All human beings have been -- and continue to be -- greatly influenced and impacted by our family of origin. Some of these influences have been great and some have been toxic. And all of these influences impact the legacy we pass on to our children. For those who don’t have children, these influences impact the personal legacy we leave in the world.
What is particularly hard on couples, individuals and families, though, are the toxic legacies. Toxic legacies leave a tsunami of damage in families and in our world. Most of the time, these toxic legacies are unconsciously lived out and sadly passed on from one unsuspecting generation to the next. Before you know it, a person can look back a hundred years and see the same insidious, painful patterns back then that are being played out in the present day. Why is that? It seems crazy that people can’t learn to not repeat the same mistakes their great-great-great grandparents, grandparents and more recently their own parents made. Is it in our DNA to repeat the same toxic behaviors as those who have come before us?

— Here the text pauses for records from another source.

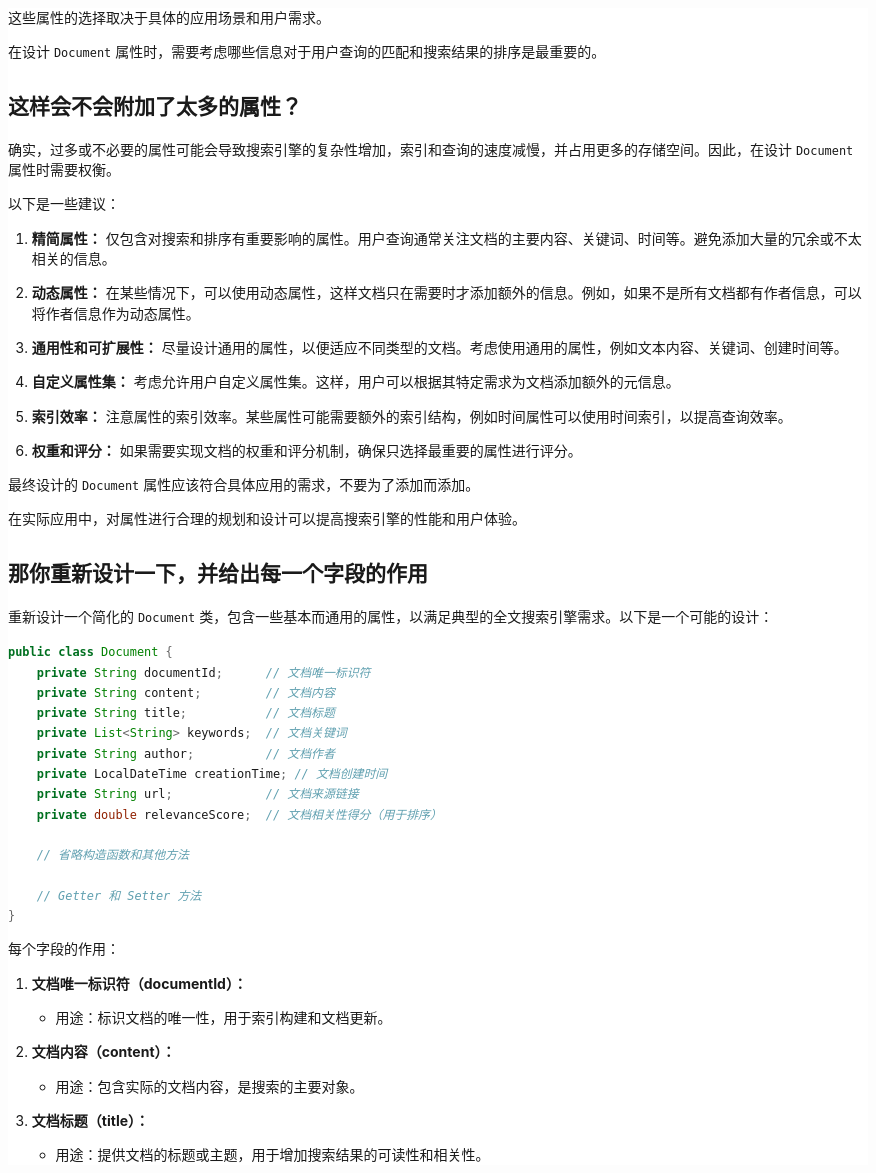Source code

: 这些属性的选择取决于具体的应用场景和用户需求。

在设计 `Document` 属性时，需要考虑哪些信息对于用户查询的匹配和搜索结果的排序是最重要的。

## 这样会不会附加了太多的属性？

确实，过多或不必要的属性可能会导致搜索引擎的复杂性增加，索引和查询的速度减慢，并占用更多的存储空间。因此，在设计 `Document` 属性时需要权衡。

以下是一些建议：

1. **精简属性：** 仅包含对搜索和排序有重要影响的属性。用户查询通常关注文档的主要内容、关键词、时间等。避免添加大量的冗余或不太相关的信息。

2. **动态属性：** 在某些情况下，可以使用动态属性，这样文档只在需要时才添加额外的信息。例如，如果不是所有文档都有作者信息，可以将作者信息作为动态属性。

3. **通用性和可扩展性：** 尽量设计通用的属性，以便适应不同类型的文档。考虑使用通用的属性，例如文本内容、关键词、创建时间等。

4. **自定义属性集：** 考虑允许用户自定义属性集。这样，用户可以根据其特定需求为文档添加额外的元信息。

5. **索引效率：** 注意属性的索引效率。某些属性可能需要额外的索引结构，例如时间属性可以使用时间索引，以提高查询效率。

6. **权重和评分：** 如果需要实现文档的权重和评分机制，确保只选择最重要的属性进行评分。

最终设计的 `Document` 属性应该符合具体应用的需求，不要为了添加而添加。

在实际应用中，对属性进行合理的规划和设计可以提高搜索引擎的性能和用户体验。

## 那你重新设计一下，并给出每一个字段的作用

重新设计一个简化的 `Document` 类，包含一些基本而通用的属性，以满足典型的全文搜索引擎需求。以下是一个可能的设计：

```java
public class Document {
    private String documentId;      // 文档唯一标识符
    private String content;         // 文档内容
    private String title;           // 文档标题
    private List<String> keywords;  // 文档关键词
    private String author;          // 文档作者
    private LocalDateTime creationTime; // 文档创建时间
    private String url;             // 文档来源链接
    private double relevanceScore;  // 文档相关性得分（用于排序）

    // 省略构造函数和其他方法

    // Getter 和 Setter 方法
}
```

每个字段的作用：

1. **文档唯一标识符（documentId）：**
   - 用途：标识文档的唯一性，用于索引构建和文档更新。

2. **文档内容（content）：**
   - 用途：包含实际的文档内容，是搜索的主要对象。

3. **文档标题（title）：**
   - 用途：提供文档的标题或主题，用于增加搜索结果的可读性和相关性。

Are our destinies pre-wired?
Let me start by defining “toxic legacy.” A toxic legacy is a pattern of hurtful, painful and/or damaging behaviors that have been handed down from one generation to another through role modeling. When parents repeatedly interact in a family system in an unhealthy way, they are imprinting this behavior on their children. The children (us, let’s say) then often grow up and repeat the behaviors we saw played out everyday of our childhood. As children, “we live what we know and we know what we lived.” As we grow up, we repeat what we learned in the first 18 years of our lives. And if we don’t repeat it ourselves, we often marry someone who does.